Jeff Field, policy analyst and editor of the Catholic League’s monthly journal, Catalyst, provided Bill Donohue with a review of “The Invention of Lying”; Field saw the movie today in New York City. Here are Donohue’s thoughts on it:
The trailer to the movie gave no indication of its atheistic-themed plot, but there was enough of a buzz about the agenda of screenwriter Ricky Gervais that we decided to check it out. We’re glad we did. “The Invention of Lying” is not the kind of in-your-face assault that Hollywood often serves up, but therein lies its perniciousness: because this anti-religion—make that anti-Christian—film is laced with some romance and humor, the message it sends is all the more sinister.

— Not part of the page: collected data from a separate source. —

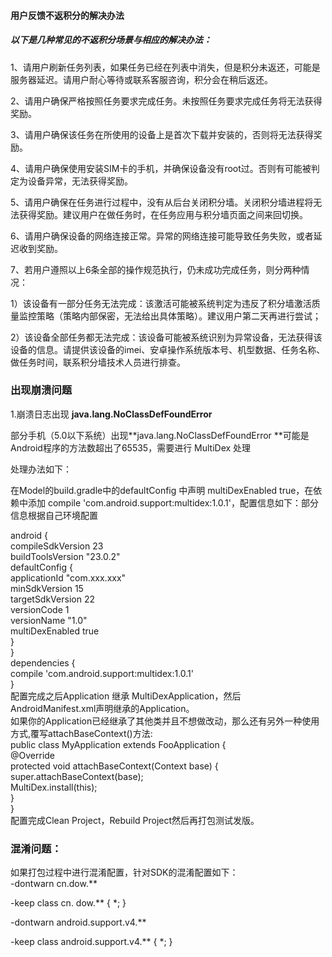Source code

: #### 用户反馈不返积分的解决办法

##### 以下是几种常见的不返积分场景与相应的解决办法：

1、请用户刷新任务列表，如果任务已经在列表中消失，但是积分未返还，可能是服务器延迟。请用户耐心等待或联系客服咨询，积分会在稍后返还。

2、请用户确保严格按照任务要求完成任务。未按照任务要求完成任务将无法获得奖励。

3、请用户确保该任务在所使用的设备上是首次下载并安装的，否则将无法获得奖励。

4、请用户确保使用安装SIM卡的手机，并确保设备没有root过。否则有可能被判定为设备异常，无法获得奖励。

5、请用户确保在任务进行过程中，没有从后台关闭积分墙。关闭积分墙进程将无法获得奖励。建议用户在做任务时，在任务应用与积分墙页面之间来回切换。

6、请用户确保设备的网络连接正常。异常的网络连接可能导致任务失败，或者延迟收到奖励。

7、若用户遵照以上6条全部的操作规范执行，仍未成功完成任务，则分两种情况：

1）该设备有一部分任务无法完成：该激活可能被系统判定为违反了积分墙激活质量监控策略（策略内部保密，无法给出具体策略）。建议用户第二天再进行尝试；

2）该设备全部任务都无法完成：该设备可能被系统识别为异常设备，无法获得该设备的信息。请提供该设备的imei、安卓操作系统版本号、机型数据、任务名称、做任务时间，联系积分墙技术人员进行排查。

### 出现崩溃问题

1.崩溃日志出现 **java.lang.NoClassDefFoundError**

部分手机（5.0以下系统）出现**java.lang.NoClassDefFoundError **可能是Android程序的方法数超出了65535，需要进行 MultiDex 处理

处理办法如下：

在Model的build.gradle中的defaultConfig 中声明 multiDexEnabled true，在依赖中添加 compile 'com.android.support:multidex:1.0.1'，配置信息如下：部分信息根据自己环境配置

android {  
    compileSdkVersion 23  
    buildToolsVersion "23.0.2"  
    defaultConfig {  
        applicationId "com.xxx.xxx"  
        minSdkVersion 15  
        targetSdkVersion 22  
        versionCode 1  
        versionName "1.0"  
        multiDexEnabled true  
    }  
}  
dependencies {  
    compile 'com.android.support:multidex:1.0.1'  
}  
配置完成之后Application 继承 MultiDexApplication，然后AndroidManifest.xml声明继承的Application。  
如果你的Application已经继承了其他类并且不想做改动，那么还有另外一种使用方式,覆写attachBaseContext\(\)方法:  
public class MyApplication extends FooApplication {  
        @Override  
    protected void attachBaseContext\(Context base\) {  
        super.attachBaseContext\(base\);  
        MultiDex.install\(this\);  
    }  
}  
配置完成Clean Project，Rebuild Project然后再打包测试发版。

### 混淆问题：

如果打包过程中进行混淆配置，针对SDK的混淆配置如下：  
-dontwarn cn.dow.\*\*

-keep class cn. dow.\*\* { \*; }

-dontwarn android.support.v4.\*\*

-keep class android.support.v4.\*\* { \*; }

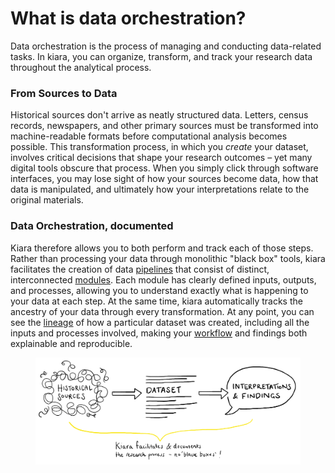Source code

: # What is data orchestration?

Data orchestration is the process of managing and conducting data-related tasks. In kiara, you can organize, transform, and track your research data throughout the analytical process.

### From Sources to Data

Historical sources don't arrive as neatly structured data. Letters, census records, newspapers, and other primary sources must be transformed into machine-readable formats before computational analysis becomes possible. This transformation process, in which you _create_ your dataset, involves critical decisions that shape your research outcomes – yet many digital tools obscure that process. When you simply click through software interfaces, you may lose sight of how your sources become data, how that data is manipulated, and ultimately how your interpretations relate to the original materials.

### Data Orchestration, documented

Kiara therefore allows you to both perform and track each of those steps. Rather than processing your data through monolithic "black box" tools, kiara facilitates the creation of data [pipelines](key-concepts.md#pipeline) that consist of distinct, interconnected [modules](key-concepts.md#module). Each module has clearly defined inputs, outputs, and processes, allowing you to understand exactly what is happening to your data at each step. At the same time, kiara automatically tracks the ancestry of your data through every transformation. At any point, you can see the [lineage](key-concepts.md#lineage) of how a particular dataset was created, including all the inputs and processes involved, making your [workflow](key-concepts.md#workflow) and findings both explainable and reproducible.

<figure><img src="../.gitbook/assets/Kiara documentation - page 8.png" alt=""><figcaption></figcaption></figure>
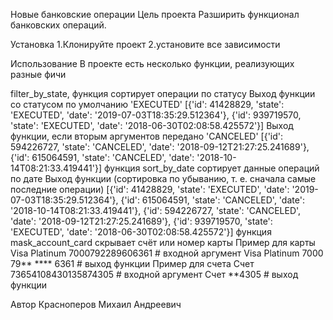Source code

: Новые банковские операции
Цель проекта
Разширить функционал банковских операций.

Установка
1.Клонируйте проект 2.установите все зависимости

Использование
В проекте есть несколько функции, реализующих разные фичи

filter_by_state, функция сортирует операции по статусу Выход функции со статусом по умолчанию 'EXECUTED' [{'id': 41428829, 'state': 'EXECUTED', 'date': '2019-07-03T18:35:29.512364'}, {'id': 939719570, 'state': 'EXECUTED', 'date': '2018-06-30T02:08:58.425572'}] Выход функции, если вторым аргументов передано 'CANCELED' [{'id': 594226727, 'state': 'CANCELED', 'date': '2018-09-12T21:27:25.241689'}, {'id': 615064591, 'state': 'CANCELED', 'date': '2018-10-14T08:21:33.419441'}]
функция sort_by_date сортирует данные операций по дате Выход функции (сортировка по убыванию, т. е. сначала самые последние операции) [{'id': 41428829, 'state': 'EXECUTED', 'date': '2019-07-03T18:35:29.512364'}, {'id': 615064591, 'state': 'CANCELED', 'date': '2018-10-14T08:21:33.419441'}, {'id': 594226727, 'state': 'CANCELED', 'date': '2018-09-12T21:27:25.241689'}, {'id': 939719570, 'state': 'EXECUTED', 'date': '2018-06-30T02:08:58.425572'}]
функция mask_account_card скрывает счёт или номер карты Пример для карты Visa Platinum 7000792289606361 # входной аргумент Visa Platinum 7000 79** **** 6361 # выход функции Пример для счета Счет 73654108430135874305 # входной аргумент Счет **4305 # выход функции

Автор
Красноперов Михаил Андреевич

The movie centers on a world where no one lies. But that changes when the lead character’s mother is dying and the dutiful son finds utility in spinning a tale about a place that resembles heaven, thus saving her from being consigned to an “Eternity of Nothingness.” He subsequently floats the idea that there is a God-like “Man in the Sky,” a belief accepted by most, though some cynics wonder why AIDS exists (it’s never diabetes that Hollywood flags). In mockery, the lead character later shows up looking like a fat Jesus, and an image of him appears on a stained-glass window holding the Two Tablets (of Moses), posing as if on the Cross. In the end, he and his girl are the only two people who haven’t drunk all the moonshine about “The Man in the Sky.”
We at the Catholic League prefer our bigotry straight-up. We don’t like bigotry-lite, which this is not. But we also don’t like it slipped into our drink. It is not for nothing that the Office for Film & Broadcasting of the bishops’ conference slammed the movie as “morally offensive.” But we are pleased to note that the atheists still use our religion as the model, and still portray God as male. There is hope for them yet.